5. Dr. Trapper wasn’t going to give up easily and continued to scan the overall field for bacterial clues, but all he found were more immune cells. Soon, he noticed something else interesting…several cells were interacting! The likely identities of these cells based on morphologies could be best described as:

Adaptive immune cell and an antigen presenting cell
**This interaction represents a critical turn in the immune response. The cell on the right (grey) is likely a lymphocyte, a component of the adaptive lines of defense. The cell on the left (purple) is an innate cell, likely a dendritic cell. This is probably representative of the interaction of an antigen-presenting cell (APC). The result of antigen presentation is to activate and bring powerful adaptive cells like B cells and T cells into the fight and provides tertiary immune responses such as antibody production (B cells), cytotoxicity (CD8 T cells), or ‘helper/coordination’ (CD4 T cells) functions. Without this APC interaction, the third line of defense would be inactive in our plight against antigen and our overall responses would suffer. Most other choices can be ruled out due to the phenotypic appearances.

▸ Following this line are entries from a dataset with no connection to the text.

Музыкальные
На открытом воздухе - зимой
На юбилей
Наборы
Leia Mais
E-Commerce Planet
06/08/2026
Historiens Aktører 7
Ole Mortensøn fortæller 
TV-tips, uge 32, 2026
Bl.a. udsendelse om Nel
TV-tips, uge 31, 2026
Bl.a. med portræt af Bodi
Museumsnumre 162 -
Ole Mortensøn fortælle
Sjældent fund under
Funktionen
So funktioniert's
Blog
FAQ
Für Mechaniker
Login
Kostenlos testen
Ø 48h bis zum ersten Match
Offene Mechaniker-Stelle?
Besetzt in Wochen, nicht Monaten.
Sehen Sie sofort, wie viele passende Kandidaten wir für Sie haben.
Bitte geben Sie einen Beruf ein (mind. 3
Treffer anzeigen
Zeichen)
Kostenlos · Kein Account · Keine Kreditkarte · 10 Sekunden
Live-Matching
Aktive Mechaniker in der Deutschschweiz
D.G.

6. Caleb recovered without incident, but because there are millions of cases of ear infections every year in the U.S., Dr. Trapper wanted to make sure that this would not be the first of many recurrent ear infections for his son. He wanted to ensure that Caleb did not have an underlying immunodeficiency that would cause his future responses to fight antigens suboptimally. He asked the physician to do a serology analysis of Caleb, which consisted of probing for each antibody isotype found and to report how much is present. The analysis yielded the following results. What might you conclude from this?
Probe
Qualitative Result
Anti-whole human antiserum
+++
Anti-IgG
++
Anti-IgA
++
Anti-IgM
+
Caleb has a normal response.
**Caleb’s antibody response is perfect and producing as predicted! As the immune response progresses, we hope our responses become specialized to best combat the antigen. This includes adaptive immune activation and eventual memory responses. When we have T cell help (from CD4+ T cells) and plasma B cell responses, we fine-tune the response to make more productive antibody types. These changes produce better-qualified antibodies to bind the antigen via clonal selection and immunoglobulin class switching. Caleb’s data shows he is producing large amounts of the efficient antibody, IgG, instead of the inefficient “rookie” antibody IgM.

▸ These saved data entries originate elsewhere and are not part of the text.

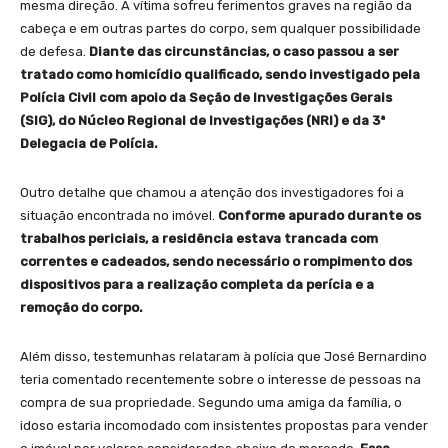
mesma direção. A vítima sofreu ferimentos graves na região da
cabeça e em outras partes do corpo, sem qualquer possibilidade
de defesa.
Diante das circunstâncias, o caso passou a ser
tratado como homicídio qualificado, sendo investigado pela
Polícia Civil com apoio da Seção de Investigações Gerais
(SIG), do Núcleo Regional de Investigações (NRI) e da 3ª
Delegacia de Polícia.
Outro detalhe que chamou a atenção dos investigadores foi a
situação encontrada no imóvel.
Conforme apurado durante os
trabalhos periciais, a residência estava trancada com
correntes e cadeados, sendo necessário o rompimento dos
dispositivos para a realização completa da perícia e a
remoção do corpo.
Além disso, testemunhas relataram à polícia que José Bernardino
teria comentado recentemente sobre o interesse de pessoas na
compra de sua propriedade. Segundo uma amiga da família, o
idoso estaria incomodado com insistentes propostas para vender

7. If this particular antigen attempts to re-infect Caleb, it’s in for a bigger fight. By getting activation of adaptive immune cells such as B-cells and T-cells, the body generates an extra layer of protection. What is a critical advantage for Caleb the next time he encounters this antigen?
Anamnestic (memory) responses and future vaccinations to augment the response
**The major difference between innate responses and adaptive responses is the formation of memory cells Innate cells respond the same way each time. They search for simple antigenic patterns (pathogen-associated molecular patterns or PAMPs) and act on those patterns, and one cell can detect and respond to multiple antigens. Adaptive cells are specific for a single molecular pattern and tend to act even more effectively each time they encounter it.